A 13-year-old girl who fled violence in Honduras has reportedly been taken off life support after she tried to kill herself when her father was repeatedly barred from joining her in the U.S.
Heydi Gámez García's father, Manuel Gámez, had made several attempts to join his daughter in Long Island, New York, where he had sent her to live with an aunt after her grandfather was shot and killed by MS-13 gang members in Honduras. Each time, however, he was turned away or detained by U.S. immigration authorities.
Last week, however, immigration officials released the 34-year-old father from custody on 14-day humanitarian parole so that he could finally be reunited with his daughter—to say goodbye and see her buried.
According to CNN, 13-year-old Heydi was taken off life support Thursday evening, with her father planning to bury her early next week in a Long Island cemetery he may never be able to visit.
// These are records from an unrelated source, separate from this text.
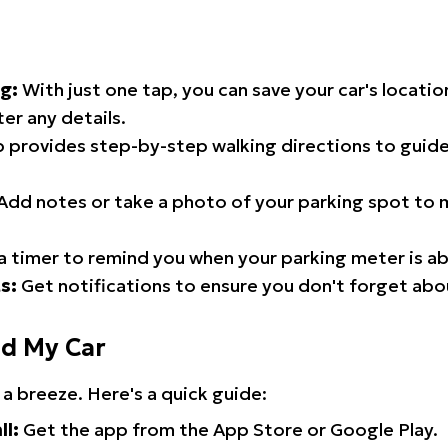
g:
With just one tap, you can save your car's locati
er any details.
 provides step-by-step walking directions to guide
Add notes or take a photo of your parking spot to m
a timer to remind you when your parking meter is ab
s:
Get notifications to ensure you don't forget abo
nd My Car
 a breeze. Here's a quick guide:
ll:
Get the app from the App Store or Google Play.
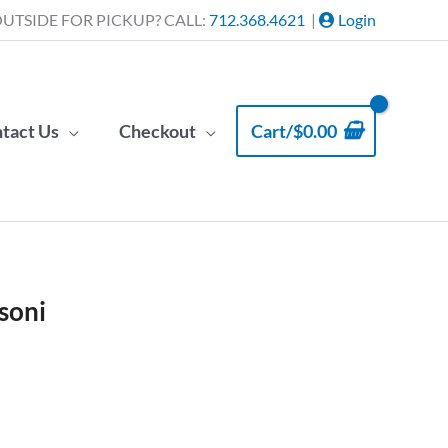
UTSIDE FOR PICKUP? CALL:
712.368.4621
|
Login
tact Us
Checkout
Cart/
$
0.00
soni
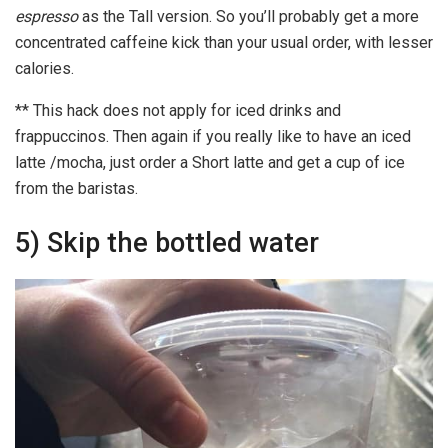
espresso
as the Tall version. So you’ll probably get a more
concentrated caffeine kick than your usual order, with lesser
calories.
** This hack does not apply for iced drinks and
frappuccinos. Then again if you really like to have an iced
latte /mocha, just order a Short latte and get a cup of ice
from the baristas.
5) Skip the bottled water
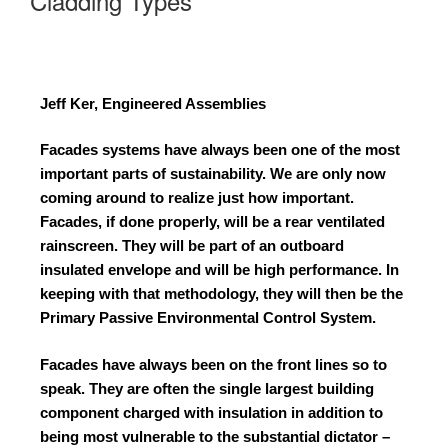
Cladding Types
Jeff Ker, Engineered Assemblies
Facades systems have always been one of the most
important parts of sustainability. We are only now
coming around to realize just how important.
Facades, if done properly, will be a rear ventilated
rainscreen. They will be part of an outboard
insulated envelope and will be high performance. In
keeping with that methodology, they will then be the
Primary Passive Environmental Control System.
Facades have always been on the front lines so to
speak. They are often the single largest building
component charged with insulation in addition to
being most vulnerable to the substantial dictator –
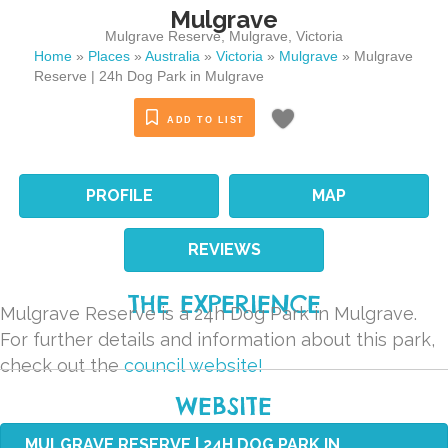
Mulgrave
Mulgrave Reserve
,
Mulgrave
,
Victoria
Home
»
Places
»
Australia
»
Victoria
»
Mulgrave
»
Mulgrave
Reserve | 24h Dog Park in Mulgrave
ADD TO LIST
PROFILE
MAP
REVIEWS
THE EXPERIENCE
Mulgrave Reserve is a 24h Dog Park in Mulgrave.
For further details and information about this park,
check out the
council website!
WEBSITE
MULGRAVE RESERVE | 24H DOG PARK IN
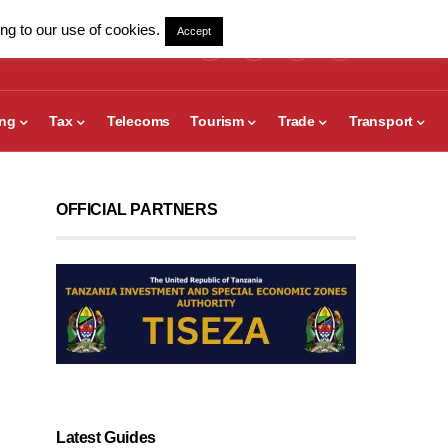
ng to our use of cookies.
Accept
ing
Tax
Telecoms
Tourism
Trade
Transport
OFFICIAL PARTNERS
Latest Guides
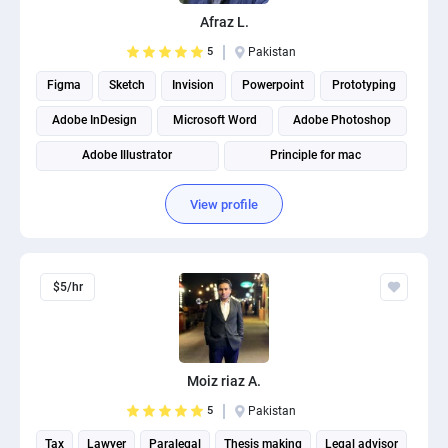
PPC experts
Afraz L.
5
Pakistan
Figma
Sketch
Invision
Powerpoint
Prototyping
Adobe InDesign
Microsoft Word
Adobe Photoshop
Adobe Illustrator
Principle for mac
View profile
$5/hr
Moiz riaz A.
5
Pakistan
Tax
Lawyer
Paralegal
Thesis making
Legal advisor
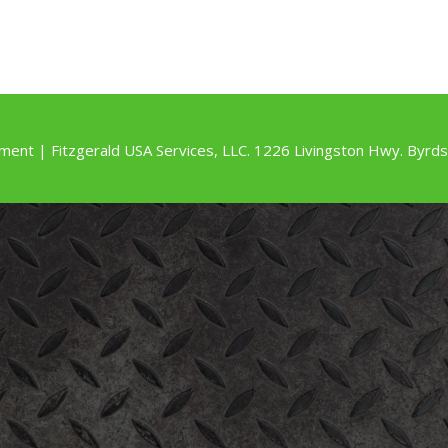
ment | Fitzgerald USA Services, LLC. 1226 Livingston Hwy. By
"Please forgive me for failing you," Gámez said he wanted to tell his daughter. "I'm sorry I couldn't be there... I never meant to leave you."
Gámez told the broadcaster that Heydi's mother had left the family when his daughter was less than two months old.
He had moved to New York as an undocumented immigrant when Heydi was about 12 months old, leaving her with his parents in El Progreso, Honduras. He said he was forced to return to Honduras in 2014, however, after MS-13 members fatally shot his 59-year-old father in the street after he refused to pay the extortion "taxes" they demanded.
Fearing for his daughter's safety, Gámez sent Heydi to the U.S. with an uncle. She was followed by his younger sister, Zoila. The 13-year-old was granted asylum in the U.S. in June 2016, while Zoila was reportedly granted asylum the next year.
While Heydi's aunt, Jessica Gámez told CNN her niece had quickly adjusted to life in the U.S., she said that she deeply missed her father and wanted him to join them.
"Heydi was always asking, 'When is papi coming?'" Jessica Gámez, 32, said. "I would tell her to be patient. We're doing all we can."
While Gámez told his daughter that they would be reunited soon, U.S. immigration officials stood in the way of those plans, detaining and returning the father to Honduras three times, the most recent being in June.
When the father was detained in McAllen, Texas, he tried to plead for asylum, telling agents that his life could be in danger should he be forced to return to Honduras. However, his fears were ultimately not deemed to be credible, despite his father's fatal shooting, The New York Times, which first shared the family's story, reported.
Every time Heydi's father was turned away from the U.S., the 13-year-old's family said she seemed to appear more depressed, with Heydi telling family members that "life had no meaning" without her father there.
"She was losing faith that I would be with her," her father told CNN.
On the night that she tried to take her life, Heydi's family said the young girl had turned to Zoila in tears, saying that she did not believe she would ever be reunited with her father. She spoke about the possibility of becoming a lawyer to help fight for him to gain entry into the U.S.
Just two hours later, however, Zoila discovered Heydi had tried to take her life, with doctors at the Cohen Children's Medical Center in Queens declaring her brain dead one week later.
ICE spokesperson Tim Oberle told Newsweek that Gámez had been held in Houston and was facing a final order of removal before his daughter tried to take her life.
He was released from ICE's Enforcement and Removal (ERO) Houston Field Office within 24 hours of the agency receiving his humanitarian parole request on July 12, Oberle said.
Finally reunited with his daughter this week only to offer a final goodbye, Gámez was able to tell Heydi: "We love you," before whispering: "Don't leave us."
After burying his daughter, immigration authorities expect Gámez to return to Texas by July 27, after which the grieving father is once again expected to face deportation.